Why Do Worms Surface After Rain?
By Matt Soniak
Reader Bruce wrote in to ask, “When there is a heavy rain, worms climb out on the pavement, only to die when the rain stops. Why do worms commit suicide?”
Worms coming topside during and after rain used to be explained as them simply trying not to drown in water-logged soil. As biologists learned more about annelids (the group that includes earthworms, ragworms, and leeches), though, we figured out that some of them breathe a little differently than most land animals, and don’t drown as easily as you or I would in a watery hole in the ground.
Earthworms breathe by passing oxygen and carbon dioxide through their skin. For the oxygen to get through the skin and into the worms’ bloodstream properly, there needs to be some moisture on the skin, so the worms produce mucus to keep them moist and slimy. Moisture in the ground keeps the mucus from drying out, so soil that’s a little wet actually helps the worms breathe easy. Even if the soil is very saturated or an earthworm is submerged in water, it can survive as long as there’s sufficient oxygen to pull in through the skin.

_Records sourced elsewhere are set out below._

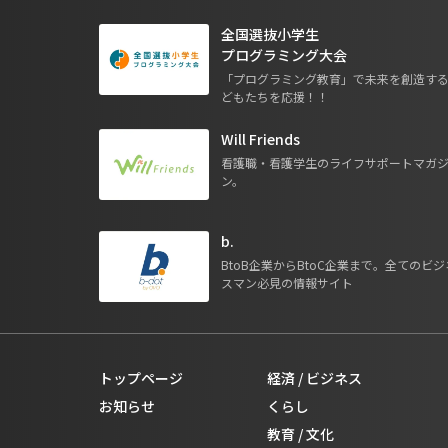
全国選抜小学生
プログラミング大会
「プログラミング教育」で未来を創造す
どもたちを応援！！
Will Friends
看護職・看護学生のライフサポートマガ
ン。
b.
BtoB企業からBtoC企業まで。全てのビジ
スマン必見の情報サイト
トップページ
経済 / ビジネス
お知らせ
くらし
教育 / 文化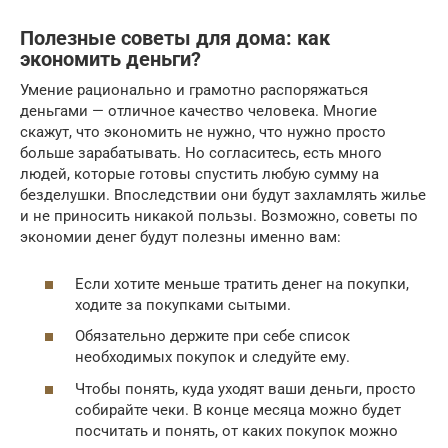
Полезные советы для дома: как
экономить деньги?
Умение рационально и грамотно распоряжаться
деньгами — отличное качество человека. Многие
скажут, что экономить не нужно, что нужно просто
больше зарабатывать. Но согласитесь, есть много
людей, которые готовы спустить любую сумму на
безделушки. Впоследствии они будут захламлять жилье
и не приносить никакой пользы. Возможно, советы по
экономии денег будут полезны именно вам:
Если хотите меньше тратить денег на покупки,
ходите за покупками сытыми.
Обязательно держите при себе список
необходимых покупок и следуйте ему.
Чтобы понять, куда уходят ваши деньги, просто
собирайте чеки. В конце месяца можно будет
посчитать и понять, от каких покупок можно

Drowning in a rain shower, then, isn’t really a big concern—most of the time. Different species consume oxygen at different rates, sometimes at different times during the day, so some are more at risk for running out of oxygen in wet soil than others. In 2008, zoologists in Taiwan looked at two worm species, one that surfaces when it rains and one that doesn’t. They found that the surfacing worm consumed oxygen at a faster rate—especially at night—and didn’t tolerate total water submersion all that well. They could stay underground for a little while when it rained during the day, but had to come up sooner if it rained at night. The other worm consumed oxygen at a lower rate and could survive underground with lower oxygen concentrations.
So, drowning in wet soil is a concern for some earthworms, but not all of them. But is there something else that drives them aboveground?
Some biologists think that worms come up to reproduce and/or make long trips, both of which are easier to do aboveground than in the confines of the soil. Since they need to stay moist to breathe, they hold off on these activities until the surface is nice and wet with rain and there’s a lower risk of drying out.
The mating 'n movement hypothesis is supported by the type of worms you see during and after rain. As Phil Nixon from the University of Illinois explains:
“If the other factors were the driving influences, large numbers of juvenile worms should also be present, but the vast majority appears to be adult red worms with occasional adult nightcrawlers. When worms are brought to the surface with electricity, worm-grunting, or chemicals, many more worms are present. It is obvious that only a small percentage of the adult red worms are emerging during heavy rains. Perhaps this represents the small percentage of the population with the colonial spirit.* It appears somewhat similar to the small percentage of the world's people with a colonial spirit that immigrated to this continent and became our ancestors.”
Now, coming to the surface can be risky. There’s hungry birds, careless humans, and the possibility that a worm will get marooned on a sidewalk and dry out. If they’re coming up to mate, though, the risk involved may be overcome by the drive to reproduce. Surfacing isn’t necessarily suicidal, either. The worms don’t die, like Bruce thought, as soon as the rain stops, and many do make it back underground before they’re in danger. If death was guaranteed, we’d have no surfacing worms left to wonder about.
*Or maybe the ones that are able and ready to reproduce.